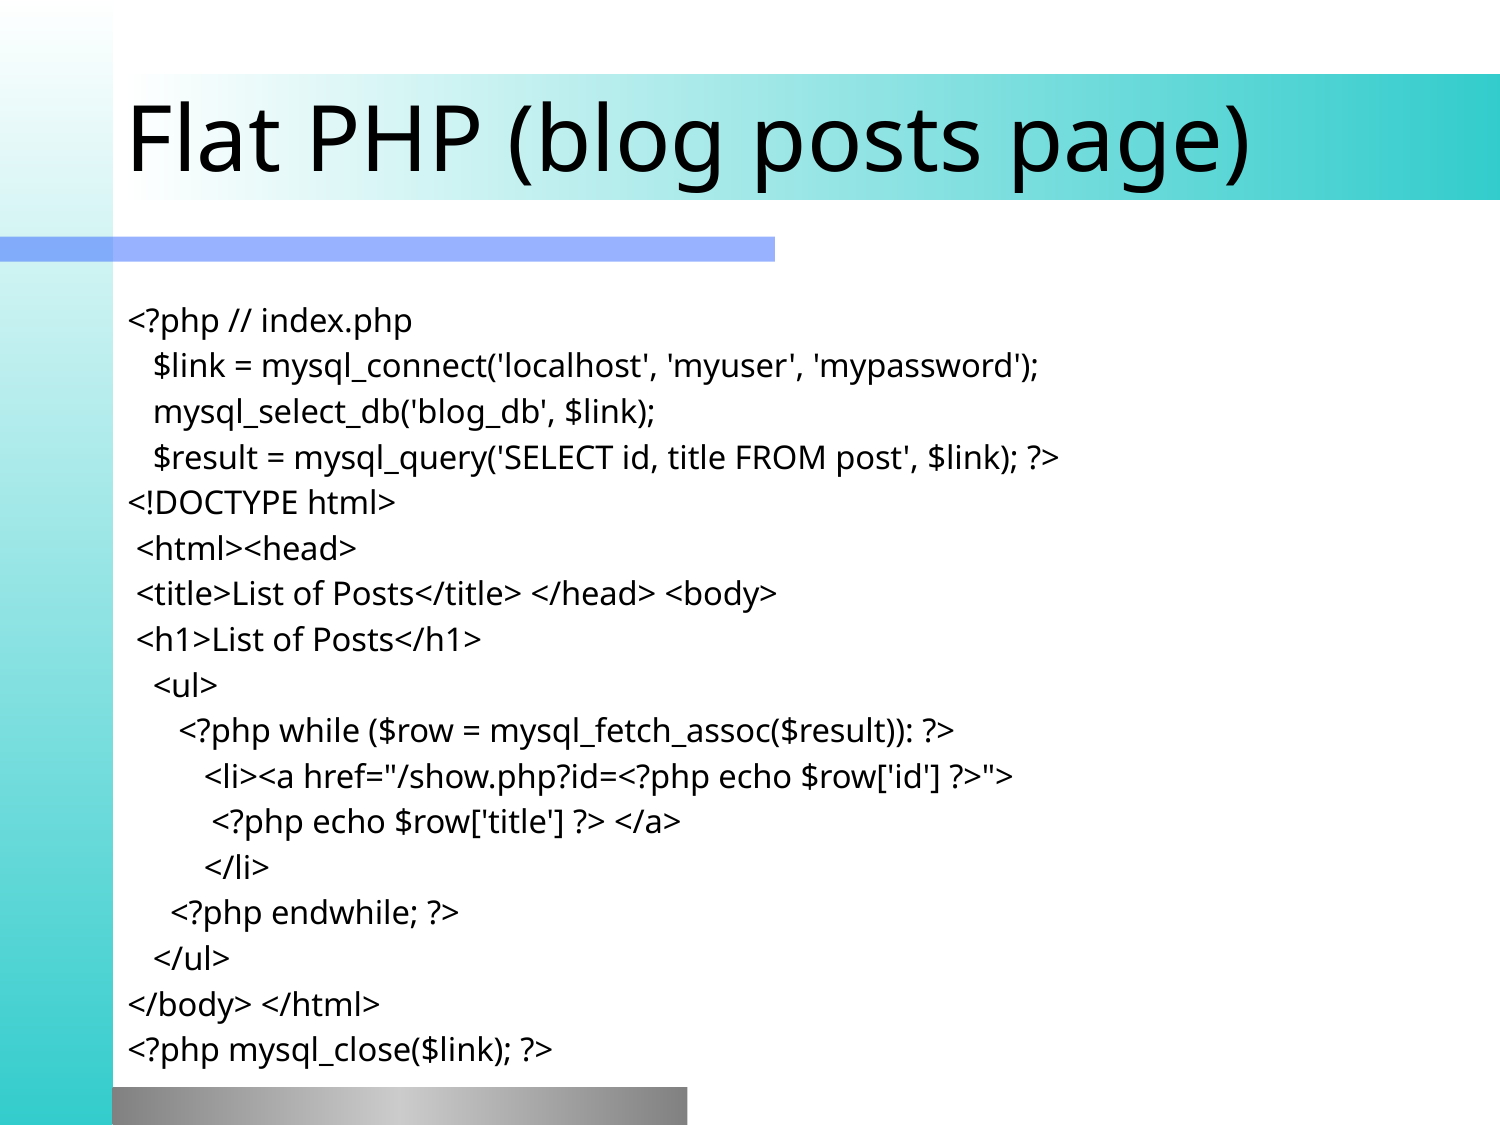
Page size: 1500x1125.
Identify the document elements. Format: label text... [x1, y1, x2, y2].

title Flat PHP (blog posts page) [110, 40, 1386, 229]
list <?php // index.php $link = mysql_connect('localhost', 'myuser', 'mypassword'); mysql_select_db('blog_db', $link); $result = mysql_query('SELECT id, title FROM post', $link); ?> <!DOCTYPE html> <html><head> <title>List of Posts</title> </head> <body> <h1>List of Posts</h1> <ul> <?php while ($row = mysql_fetch_assoc($result)): ?> <li><a href="/show.php?id=<?php echo $row['id'] ?>"> <?php echo $row['title'] ?> </a> </li> <?php endwhile; ?> </ul> </body> </html> <?php mysql_close($link); ?> [111, 291, 1407, 1090]
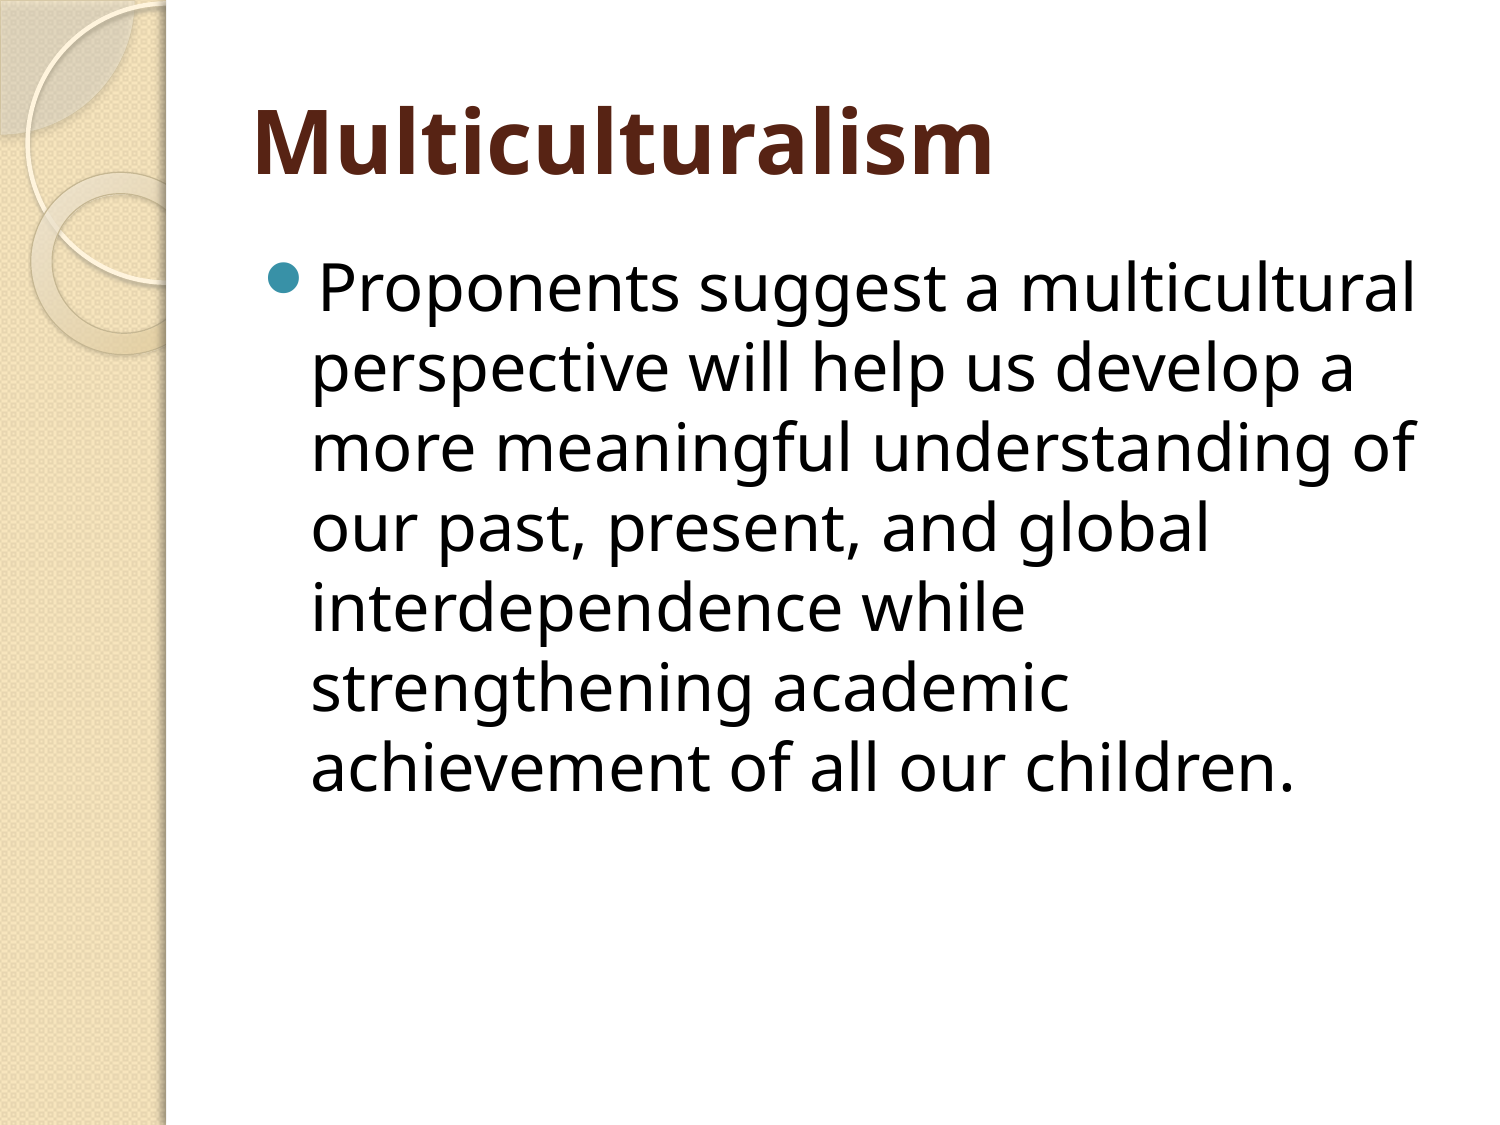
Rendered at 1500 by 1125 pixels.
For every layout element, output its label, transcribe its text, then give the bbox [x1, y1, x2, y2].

list Proponents suggest a multicultural perspective will help us develop a more meaningful understanding of our past, present, and global interdependence while strengthening academic achievement of all our children. [235, 237, 1466, 1025]
title Multiculturalism [235, 45, 1466, 233]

========

● **Description of the task**:
Write out exactly the lines of the material above, starting with the first and finishing with the line that contains "Rendered at 1500 by 1125 pixels.", without pictures.

● **Finished exercise**:
Page size: 1500x1125.
Identify the document elements. Format: label text... [x1, y1, x2, y2].

title Flat PHP (blog posts page) [110, 40, 1386, 229]
list <?php // index.php $link = mysql_connect('localhost', 'myuser', 'mypassword'); mysql_select_db('blog_db', $link); $result = mysql_query('SELECT id, title FROM post', $link); ?> <!DOCTYPE html> <html><head> <title>List of Posts</title> </head> <body> <h1>List of Posts</h1> <ul> <?php while ($row = mysql_fetch_assoc($result)): ?> <li><a href="/show.php?id=<?php echo $row['id'] ?>"> <?php echo $row['title'] ?> </a> </li> <?php endwhile; ?> </ul> </body> </html> <?php mysql_close($link); ?> [111, 291, 1407, 1090]
Rendered at 1500 by 1125 pixels.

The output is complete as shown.